Quakers united in opposition to war

Eight Quaker agencies have signed a joint statement on the peace testimony and the war in Ukraine.

young people sitting outside in dark
Quakers united in opposition to war: young Quakers hold a peace vigil at an arms fair, photo credit: Phil Wood for Quakers in Britain

As the war drags into its ninth month, the statement notes that the Quaker vocation as a peace church is "to seek and make real the peaceful alternatives to armed conflict, and to ensure that the long-lasting human costs of war are not forgotten or neglected."

The Quaker agencies hope that the statement will inspire Quakers to consider what their part is in working for peace.

It follows an August visit to Quakers in Poland, Estonia and Latvia by Tim Gee, general secretary of the Friends World Committee for Consultation, and Nozizwe Madlala-Routledge, director of the Quaker United Nations Office, Geneva.

[QUOTE-START]

We are ready to play our part.

- Joint statement on Quaker Peace Testimony

[QUOTE-END]

Hundreds of thousands of refugees from the war in Ukraine have arrived in these countries, as well as soldiers, and the pair were keen to find out how they might help Quakers locally, and how the Quaker peace testimony was being lived out in such conditions.

At an online event on 27 October (watch here), Gee said: "I really hope that every Quaker – but also every organized Quaker group – can look at this statement and say, 'What does this lead me to do?

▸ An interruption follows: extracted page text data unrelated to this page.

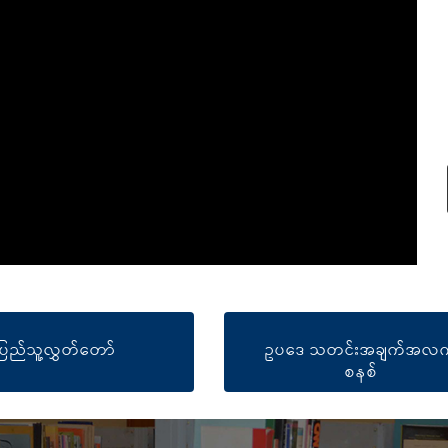
ပြည်သူ့လွှတ်တော်
ဥပဒေ သတင်းအချက်အလက
စနစ်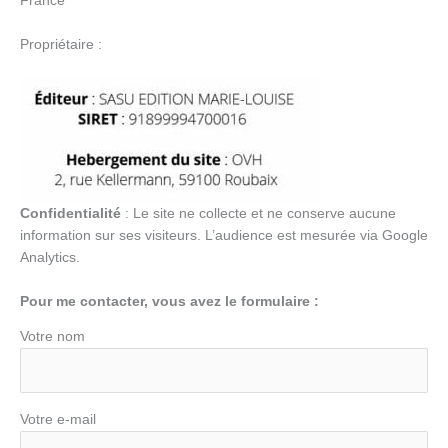
France
Propriétaire :
Confidentialité
: Le site ne collecte et ne conserve aucune
information sur ses visiteurs. L’audience est mesurée via Google
Analytics.
Pour me contacter, vous avez le formulaire :
Votre nom
Votre e-mail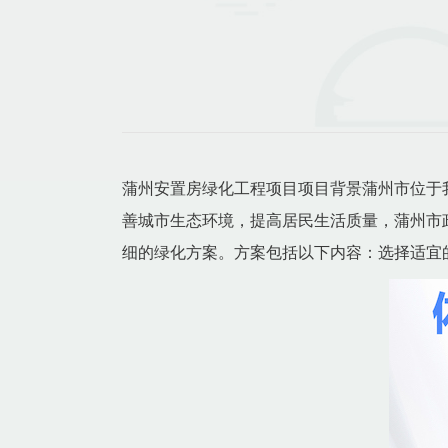
蒲州安置房绿化工程项目项目背景蒲州市位于
善城市生态环境，提高居民生活质量，蒲州市
细的绿化方案。方案包括以下内容：选择适宜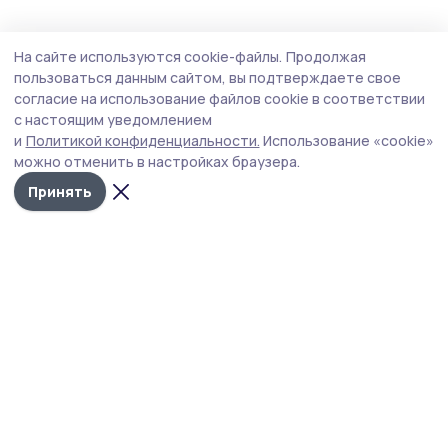
Общество
Вчера, 13:07
На сайте используются cookie-файлы.
Продолжая
Епископ Уваровский и Кирсановский
пользоваться данным сайтом, вы подтверждаете свое
посетил ржаксинские поля
согласие на использование файлов cookie в соответствии
с настоящим уведомлением
В сельскохозяйственном предприятии ООО
и
Политикой конфиденциальности.
Использование «cookie»
«Вишневское» побывал владыка Игнатий.
можно отменить в настройках браузера.
Принять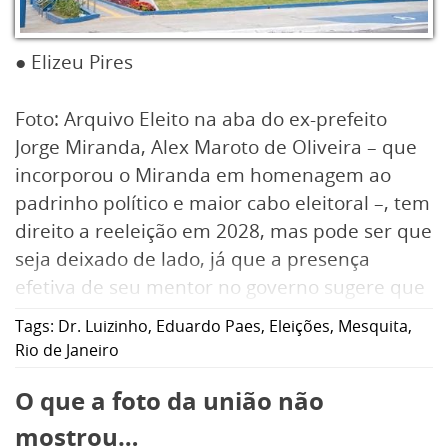
● Elizeu Pires
Foto: Arquivo Eleito na aba do ex-prefeito
Jorge Miranda, Alex Maroto de Oliveira – que
incorporou o Miranda em homenagem ao
padrinho político e maior cabo eleitoral –, tem
direito a reeleição em 2028, mas pode ser que
seja deixado de lado, já que a presença
efetiva de seu mentor no governo sugere que
Jorge, que quer ser deputado federal pelo PL,
Tags:
Dr. Luizinho
,
Eduardo Paes
,
Eleições
,
Mesquita
,
ainda não desapegou. Porém, seja lá qual
Rio de Janeiro
Miranda vir a ser escolhido, a disputa pela
O que a foto da união não
sucessão em Mesquita já começou a ser
desenhada e deve ter um Talento envolvido.
mostrou…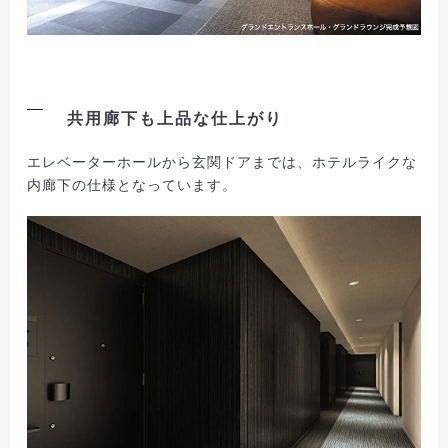
共用廊下も上品な仕上がり
エレベーターホールから玄関ドアまでは、ホテルライクな
内廊下の仕様となっています。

What is my part in this?'"

The statement recognizes that the Quaker peace testimony "manifests as a cumulative set of actions, continually tested and added to over centuries."

These actions are diverse but have been broadly united by a refusal to kill, relief of suffering, building institutions of peace, supporting peacebuilding and removing the causes of war.

During the Ukraine conflict this includes standing with conscientious objectors on all sides, supporting the people in Ukraine employing creative non-violent civil resistance, pressing for the rights of refugees to be recognised and seeking to strengthen frameworks of international law.

Signatories to the statement were: Timothy Gee, Friends World Committee for Consultation; Nozizwe Madlala-Routledge, Quaker United Nations Office, Geneva; Sarah Clarke, Quaker United Nations Office, New York; Bridget Moix, Friends Committee on National Legislation; Joyce Ajlouny, American Friends Service Committee; Jennifer Preston, Canadian Friends Service Committee; Tracey Martin, Quaker Council on European Affairs; Oliver Robertson, Quaker Peace and Social Witness.